Astellas Pharma and Seattle Genetics have secured accelerated approval from the US Food and Drug Administration (FDA) for Padcev (enfortumab vedotin-ejfv) to treat people with locally advanced or metastatic urothelial cancer.
Padcev, a first-in-class antibody-drug conjugate (ADC) that is directed against Nectin-4 protein, has secured approval under the FDA’s Accelerated Approval Program based on tumour response rate.
Nectin-4, which is located on the surface of cells, is mostly expressed in bladder cancer.
Urothelial cancer represents 90% of all bladder cancers and can also be found in the renal pelvis, ureter and urethra.
Astellas oncology therapeutic area head and senior vice president Dr Andrew Krivoshik said: “This approval underscores our commitment to develop novel medicines that address unmet patient needs, and we’re grateful to the patients and physicians whose participation led to this outcome.”
Padcev is intended for the treatment of adult patients with locally advanced or metastatic urothelial cancer who have earlier received a PD-1/L1 inhibitor and a platinum-containing chemotherapy before (neoadjuvant) or after (adjuvant) surgery or in a locally advanced or metastatic setting.
Padcev was evaluated in EV-201 single-arm and phase 2 multi-centre trial, which enrolled 125 patients with locally advanced or metastatic urothelial cancer.
According to Astellas, the primary endpoint of confirmed objective response rate (ORR) was 44% per blinded independent central review in the trial.
When treated with single-agent Padcev in the trial, 12% of patients exhibited a complete response, which implies no cancer could be identified at the time of evaluation. The 32% of patients exhibited a partial response in the study, thereby indicating a decrease in tumour size or extent of cancer in the body.
The median duration of response (DoR) was 7.6 months.
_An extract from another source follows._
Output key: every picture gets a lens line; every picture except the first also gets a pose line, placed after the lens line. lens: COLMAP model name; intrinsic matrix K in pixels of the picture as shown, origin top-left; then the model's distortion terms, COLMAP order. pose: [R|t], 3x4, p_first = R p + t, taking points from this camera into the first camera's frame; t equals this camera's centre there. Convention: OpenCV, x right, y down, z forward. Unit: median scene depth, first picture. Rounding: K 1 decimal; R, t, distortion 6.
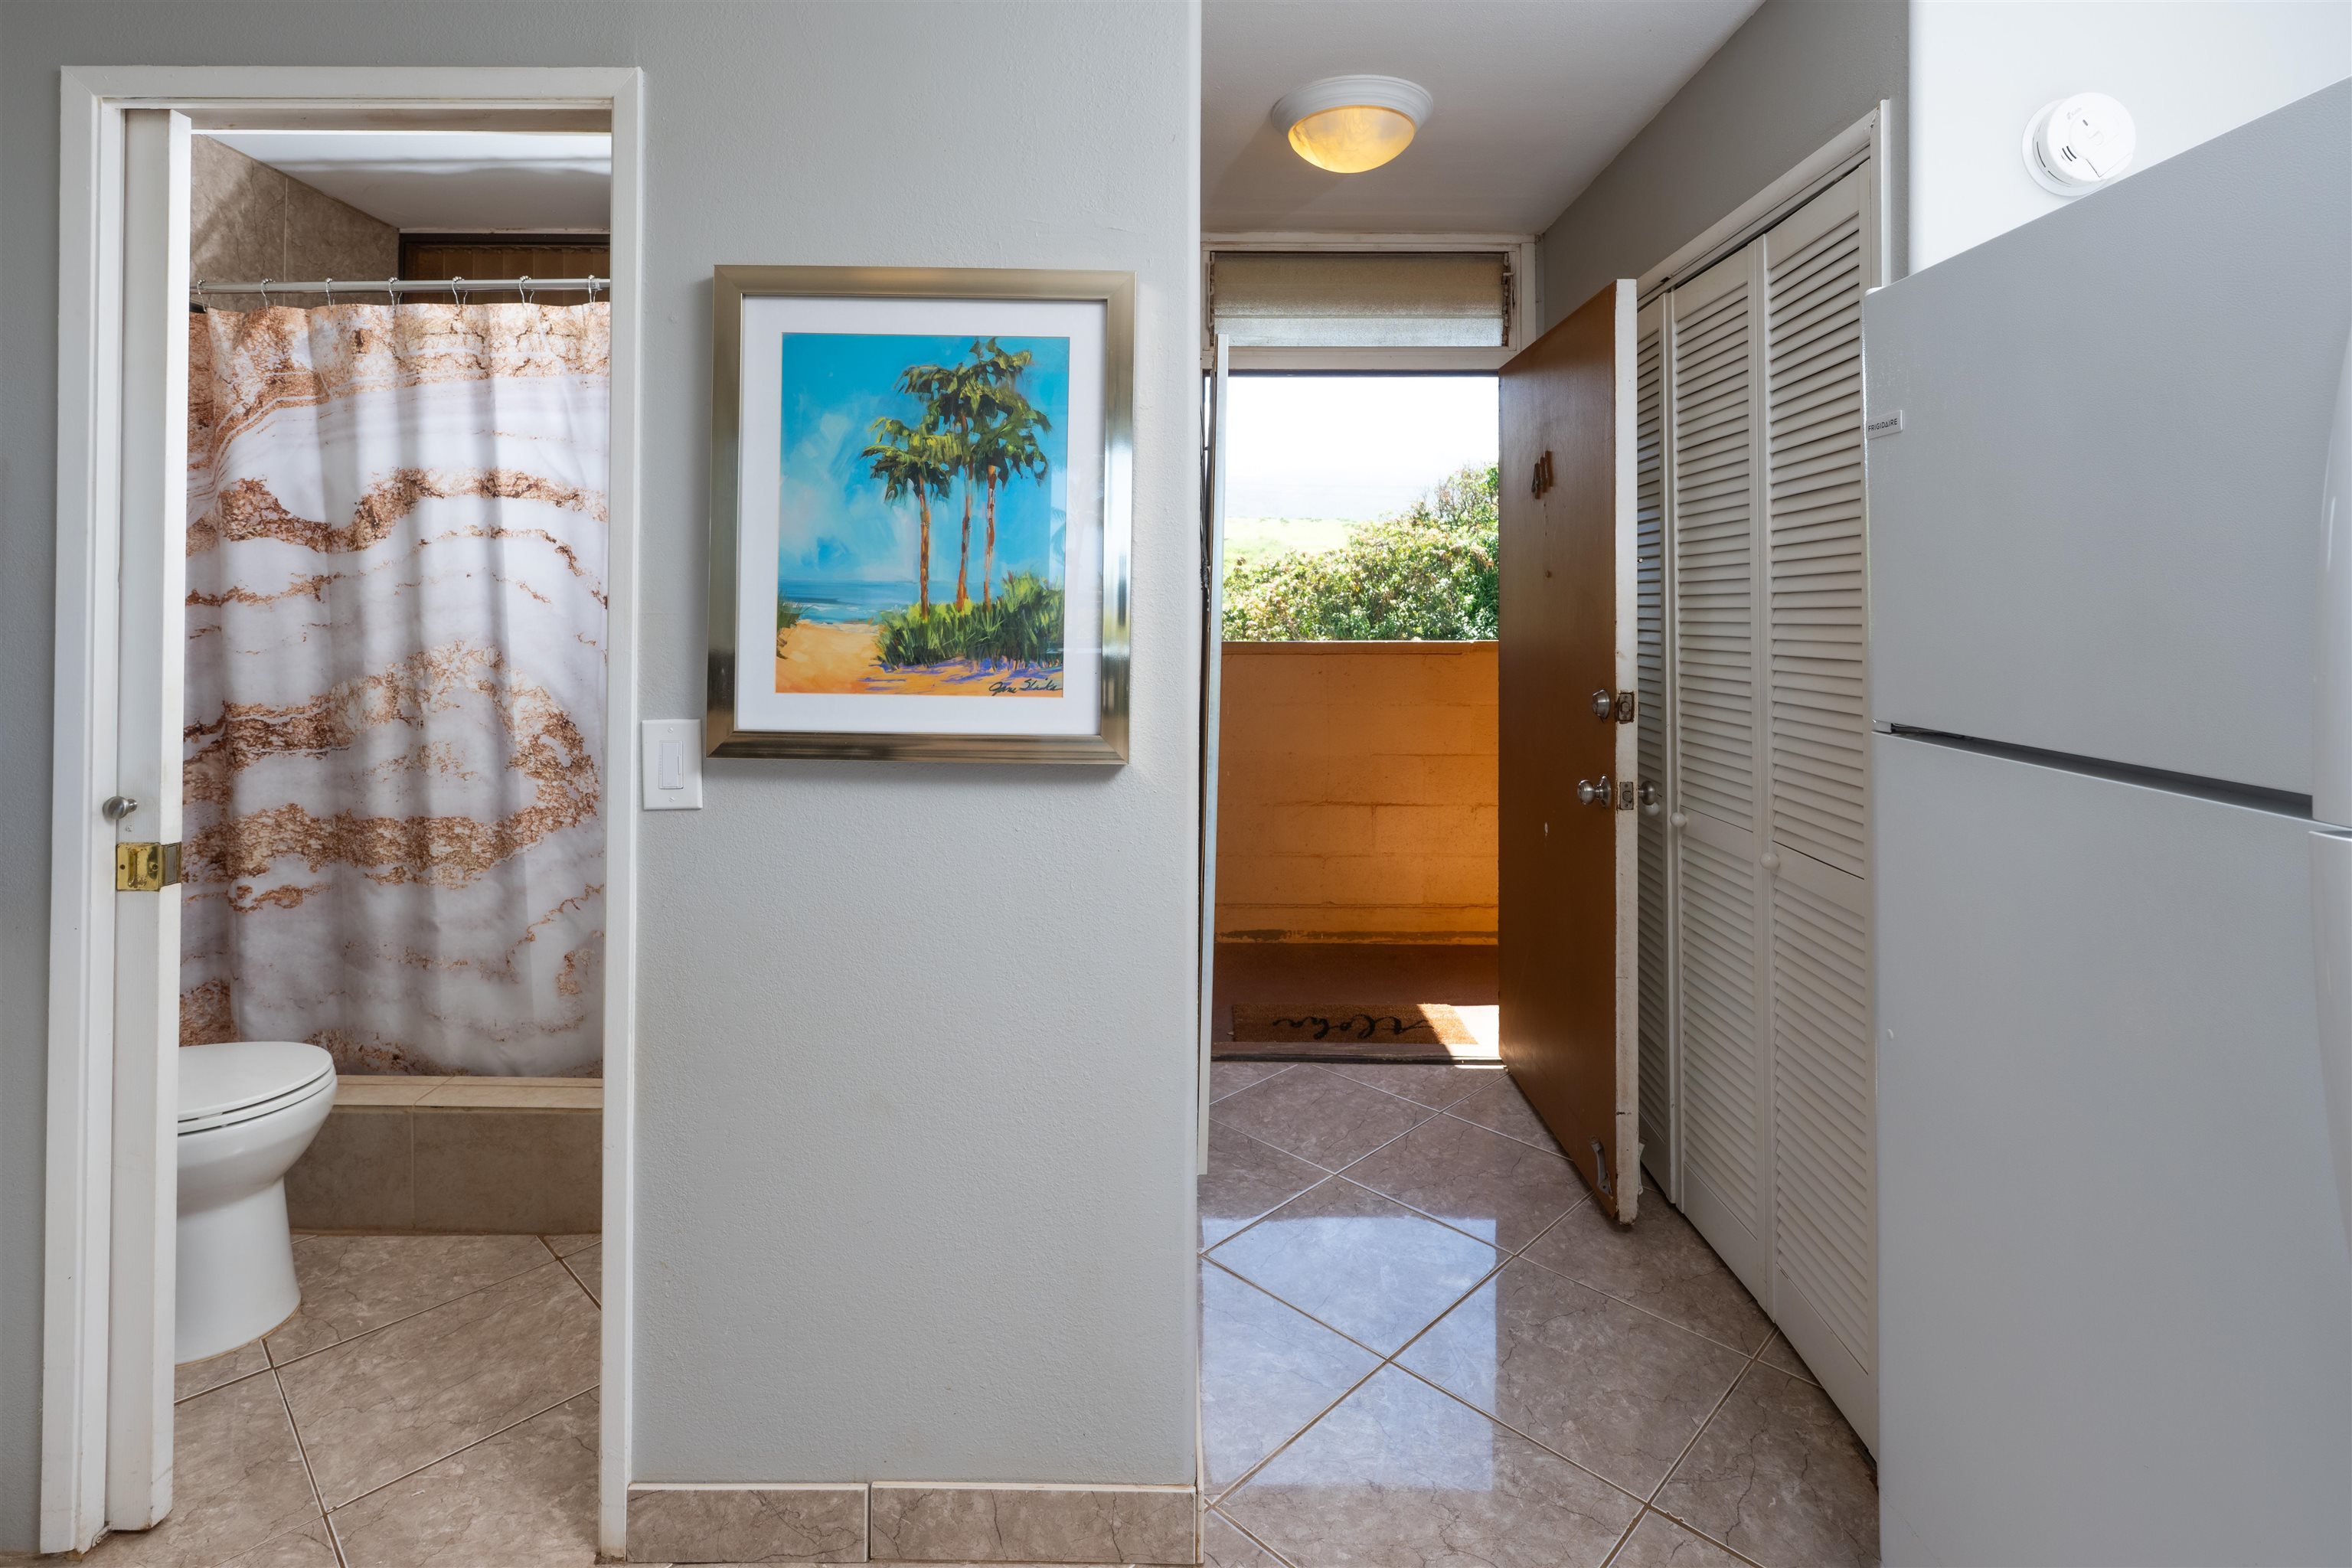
lens RADIAL K [[1120.6, 0, 1324.4], [0, 1120.6, 630.0], [0, 0, 1]] dist [0.003468, 0.001321]
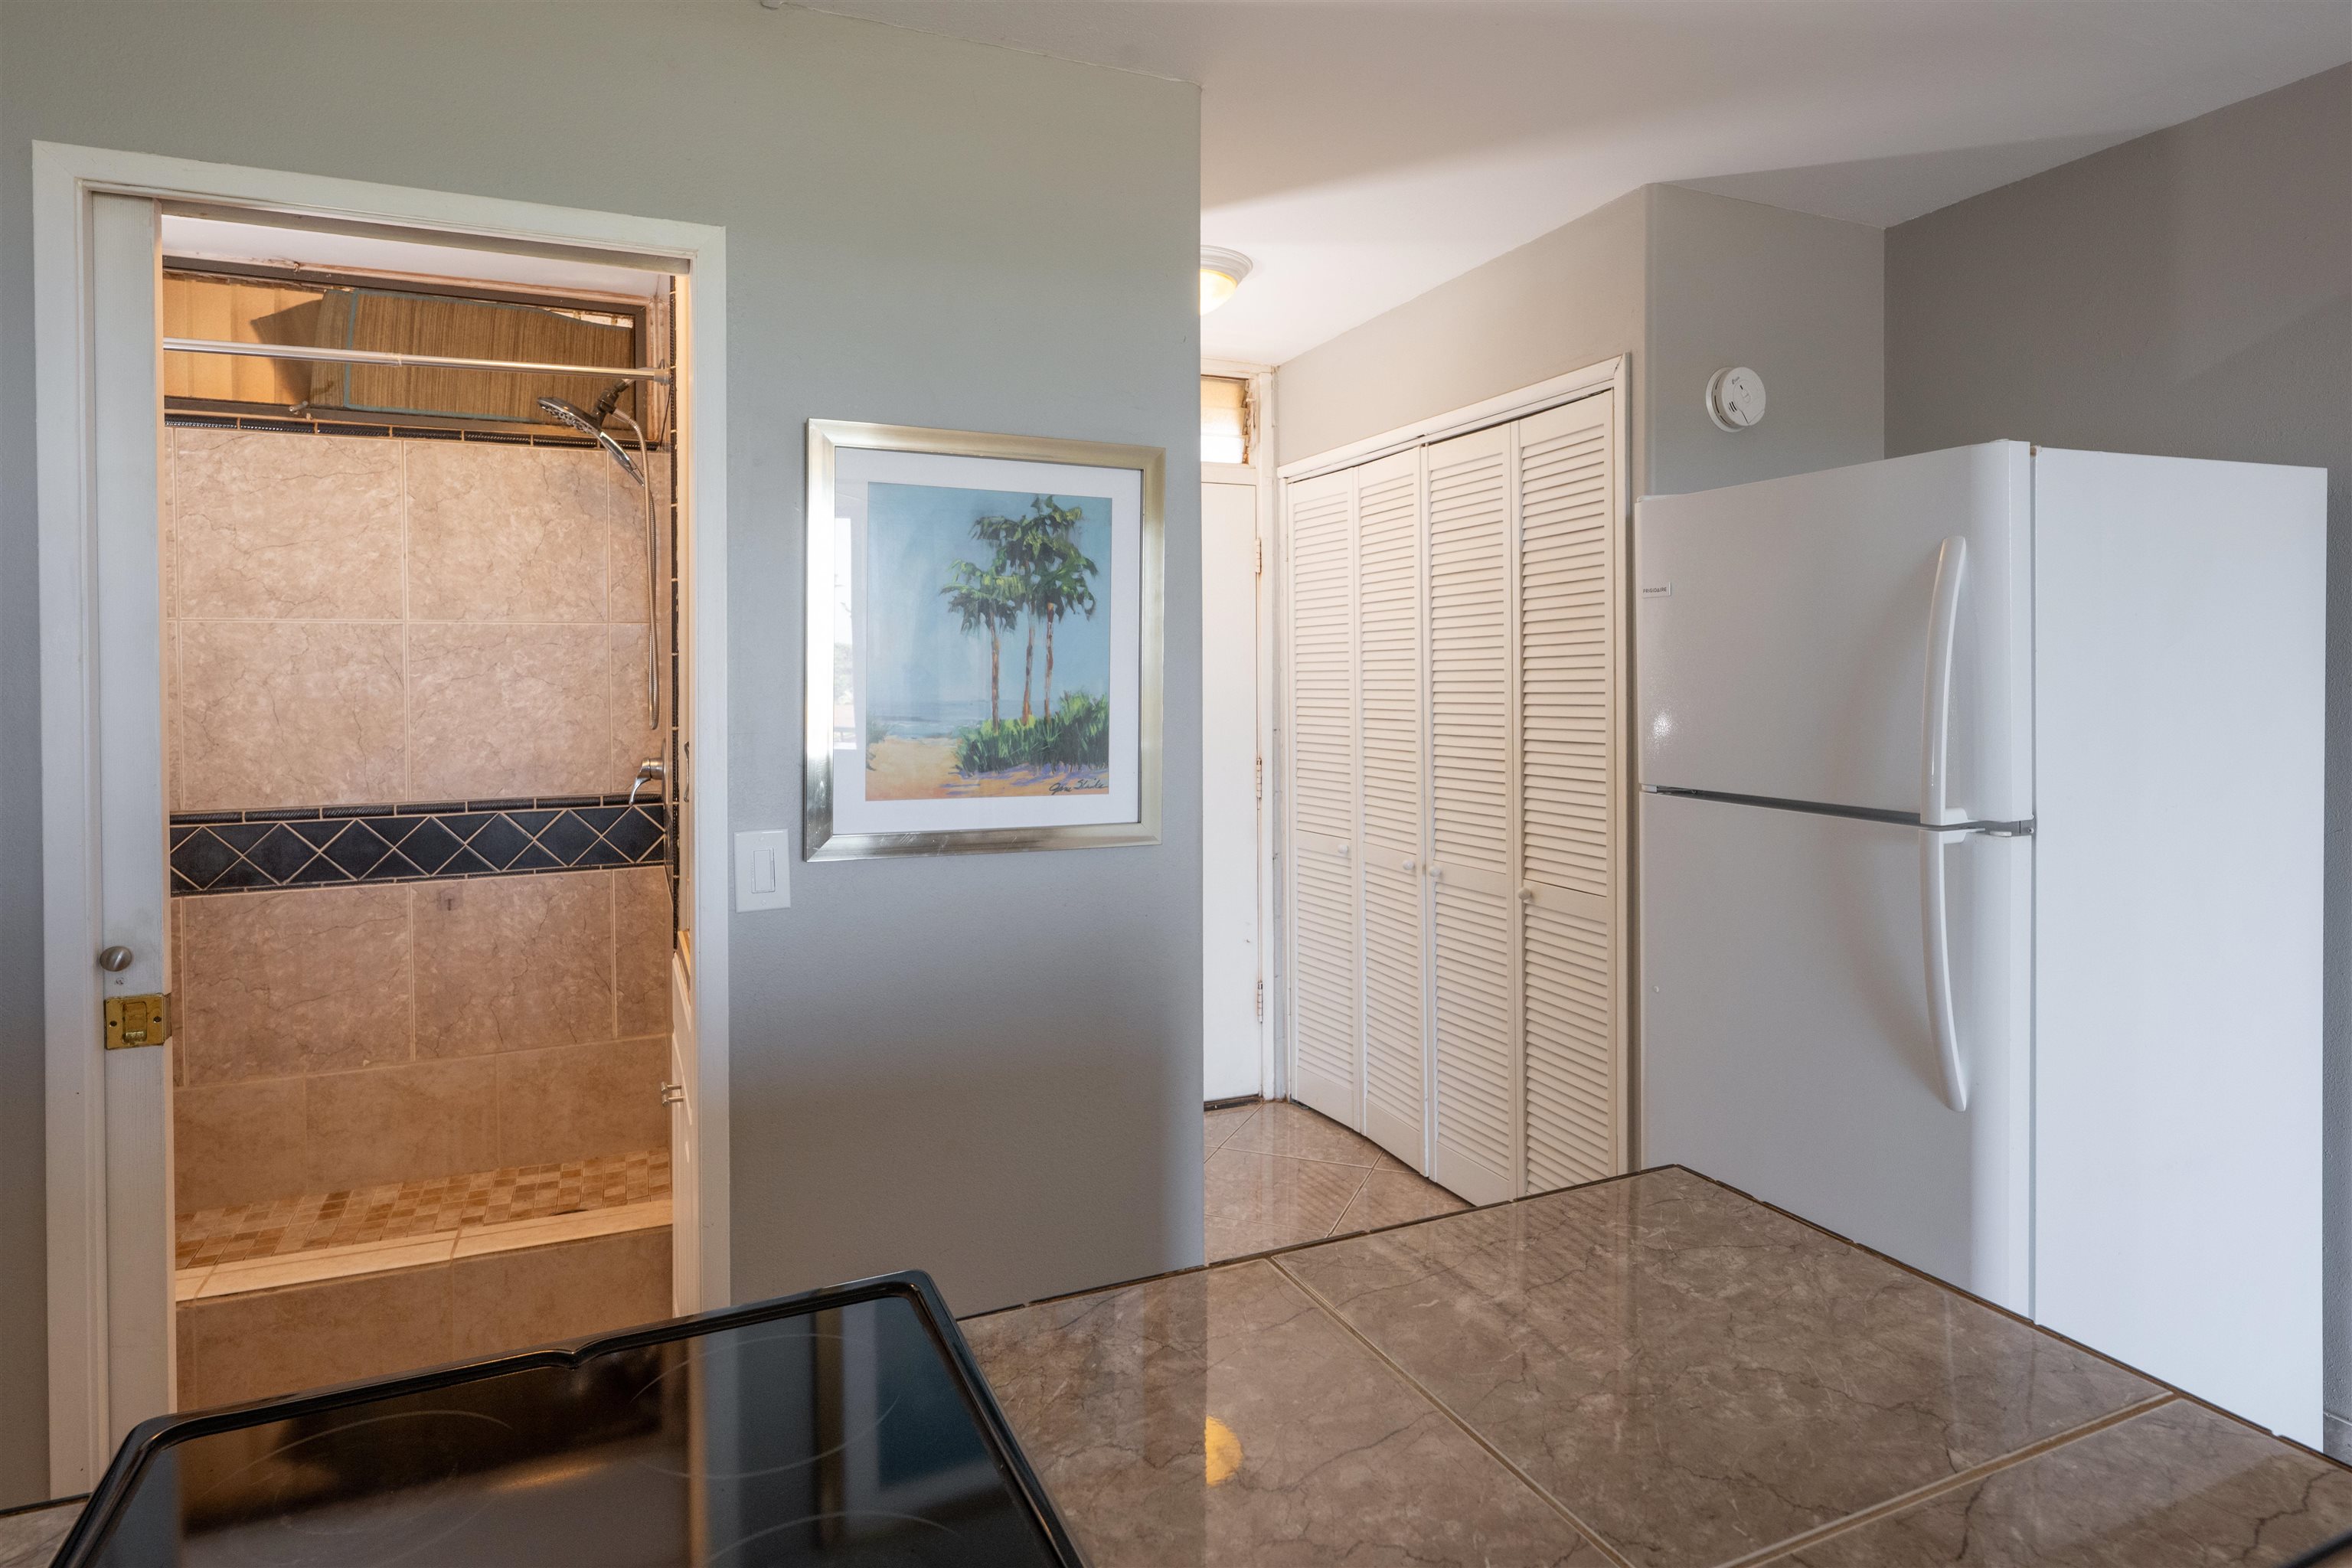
lens RADIAL K [[1505.4, 0, 1121.1], [0, 1505.4, 723.4], [0, 0, 1]] dist [0.014894, -0.001094]
pose [[0.909550, -0.024011, 0.414900, -0.892873], [0.012549, 0.999461, 0.030332, -0.065474], [-0.415405, -0.022382, 0.909361, -0.491619]]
It is a secondary endpoint in the study.
Nonclinical data indicated that Padcev’s anticancer activity is a result of its binding to Nectin-4 expressing cells followed by the internalisation and release of the anti-tumour agent monomethyl auristatin E (MMAE) into the cell, helping to restrict cell not reproducing and programmed cell death.
Seattle Genetics chief medical officer Dr Roger Dansey said: “PADCEV is the first antibody-drug conjugate approved for patients facing this aggressive disease, and it is the culmination of years of innovative work on this technology.”
Earlier this month, Astellas Pharma agreed to acquire AAV-based genetic medicines company Audentes Therapeutics for a total equity value of around $3bn.